La sera di Pasqua, le porte del cenacolo erano chiuse. I discepoli avevano paura dei giudei. Il fallimento del loro maestro era stato pubblico. La condanna senza alcuna remissione. La fine ignominiosa. Chi avrebbe avuto ancora il coraggio di seguire quel Rabbì? La paura e la vergogna, il dubbio di aver sbagliato e di aver perso tempo, avevano avuto il sopravvento. Che delusione! Le porte chiuse erano la difesa immediata e la scelta più ragionevole.

È la tentazione che emerge in tutti i tempi, anche oggi, sia per le nostre famiglie che per la chiesa e per le varie nazioni. Chiudersi dentro, sbarrare le porte, sia anche per paura, dà una certa sicurezza. Ma l’aria diventa pesante e asfittica, toglie il coraggio di affrontare le sfide che i tempi richiedono.

Papa Francesco, in linea con gli altri Papi, ci invita con forza e decisione ad aprire le porte e ad uscire per portare anche oggi il Vangelo di cui il mondo ha ancora sete, anche se non sempre chiaramente percepita. Abbiamo una ricchezza spirituale enorme, non frutto delle nostre forze ma della potenza di Dio. Possiamo contare su di Lui.
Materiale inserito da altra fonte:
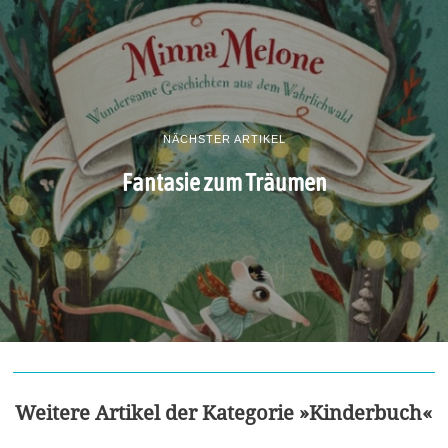
NÄCHSTER ARTIKEL
Fantasie zum Träumen
Weitere Artikel der Kategorie »Kinderbuch«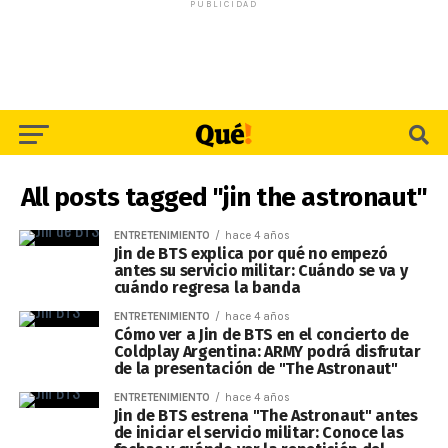
PUBLICIDAD
All posts tagged "jin the astronaut"
ENTRETENIMIENTO
hace 4 años
Jin de BTS explica por qué no empezó
antes su servicio militar: Cuándo se va y
cuándo regresa la banda
ENTRETENIMIENTO
hace 4 años
Cómo ver a Jin de BTS en el concierto de
Coldplay Argentina: ARMY podrá disfrutar
de la presentación de "The Astronaut"
ENTRETENIMIENTO
hace 4 años
Jin de BTS estrena "The Astronaut" antes
de iniciar el servicio militar: Conoce las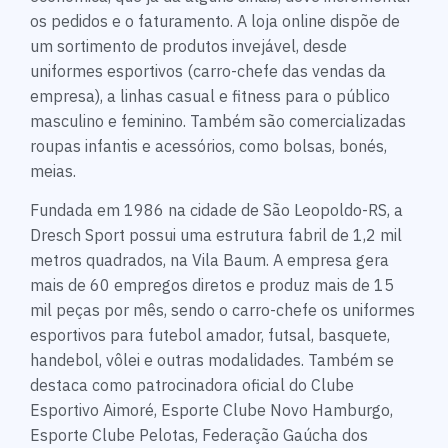
os pedidos e o faturamento. A loja online dispõe de
um sortimento de produtos invejável, desde
uniformes esportivos (carro-chefe das vendas da
empresa), a linhas casual e fitness para o público
masculino e feminino. Também são comercializadas
roupas infantis e acessórios, como bolsas, bonés,
meias.
Fundada em 1986 na cidade de São Leopoldo-RS, a
Dresch Sport possui uma estrutura fabril de 1,2 mil
metros quadrados, na Vila Baum. A empresa gera
mais de 60 empregos diretos e produz mais de 15
mil peças por mês, sendo o carro-chefe os uniformes
esportivos para futebol amador, futsal, basquete,
handebol, vôlei e outras modalidades. Também se
destaca como patrocinadora oficial do Clube
Esportivo Aimoré, Esporte Clube Novo Hamburgo,
Esporte Clube Pelotas, Federação Gaúcha dos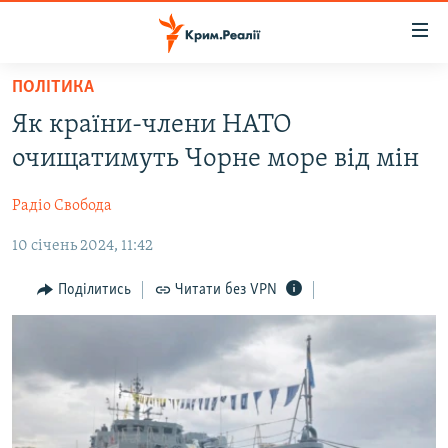
Доступність
посилання
Перейти
ПОЛІТИКА
до
НОВИНИ
Як країни-члени НАТО
основного
ВОДА.КРИМ
матеріалу
очищатимуть Чорне море від мін
ВІДЕО ТА ФОТО
Перейти
до
Радіо Свобода
ПОЛІТИКА
основної
10 січень 2024, 11:42
БЛОГИ
навігації
Перейти
ПОГЛЯД
Поділитись
Читати без VPN
до
ІНТЕРВ'Ю
пошуку
ВСЕ ЗА ДЕНЬ
СПЕЦПРОЕКТИ
ЯК ОБІЙТИ БЛОКУВАННЯ
ДЕПОРТАЦІЯ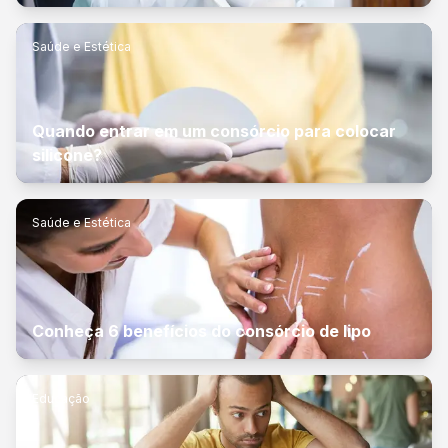
Saúde e Estética
Quando entrar em um consórcio para colocar
silicone?
Saúde e Estética
Conheça 6 benefícios do consórcio de lipo
Educação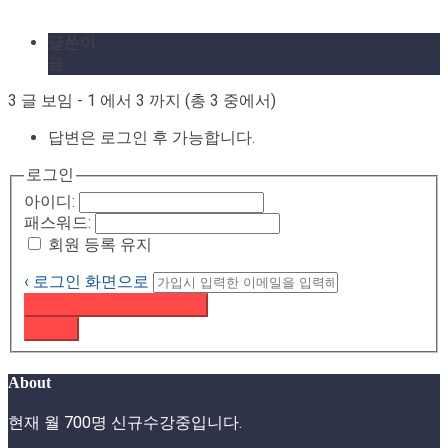
글쓴이
글
3 글 보임 - 1 에서 3 까지 (총 3 중에서)
답변은 로그인 후 가능합니다.
로그인
아이디:
패스워드:
회원 등록 유지
‹ 로그인 화면으로
패스워드 재설정 이메일 받기
로그인
About
현재 월 700명 신규수강중입니다.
Venne Gesù e stette in mezzo a loro.

Gesù entra, a porte chiuse, nel cenacolo. Egli è sempre il Dio che viene incontro ad ogni persona ed in ogni situazione: va incontro ai discepoli di Emmaus che, rassegnati, tornano indietro da Gerusalemme, agli apostoli trattenuti dalla paura nel cenacolo, alla Maddalena che piange al sepolcro, a Tommaso che chiede le prove, a noi che facciamo fatica a credere nella sua presenza, che ci lamentiamo perché la gente viene poco in chiesa, perché le vocazioni alla vita consacrata sono drasticamente diminuite, perché i genitori non sempre danno importanza all’educazione cristiana dei figli, perché i giovani si allontanano della chiesa, perché altre esperienze religiose penetrano nel nostro tessuto sociale, perché le guerre tormentano i popoli, perché… potremmo continuare all’infinito con le nostre lagnanze.

Gesù sta in mezzo a noi.

Ci parla ancora e ci rispetta nel nostro cammino di fede. Mostra le sue ferite. Comprende le nostre fatiche, i dubbi, il nostro tempo e ci mostra il suo amore, infinito ed eterno. Ci augura la pace. Non è un augurio di benessere psicologico ma prima di tutto è una realtà, cioè Egli ci comunica la sua relazione vitale con noi, che si vede poi nelle opere che compiamo. Ci offre la fede per vincere le paure, riversa nei nostri cuori il perdono che produce gioia, ci dona lo Spirito santo che è la forza della missione alla quale ci invia. Trasmette a noi la vita piena e significativa, la vita buona del vangelo. Vorremmo che questa pace fosse accolta da tutti, per vivere nella concordia garantita dalle alleanze tra i popoli. A questa pace noi crediamo ancora e per questa pace preghiamo.

Andate e annunciate il mio Vangelo.

Accettiamo la sfida del Vangelo che ci dà l’occasione di incontrare chi crede, chi dubita, chi non crede e chi ha bisogno delle prove per credere. La prova potremmo essere anche noi, io, tu, per far sì che altri possano vedere, toccare, ascoltare e seguire il Signore. La nostra testimonianza passa necessariamente attraverso la fatica della croce ed il coraggio della fede che già contempla la resurrezione.

A tutte le famiglie giunga l’augurio di pace che il Signore ci dona, nella speranza che si estenda al mondo intero.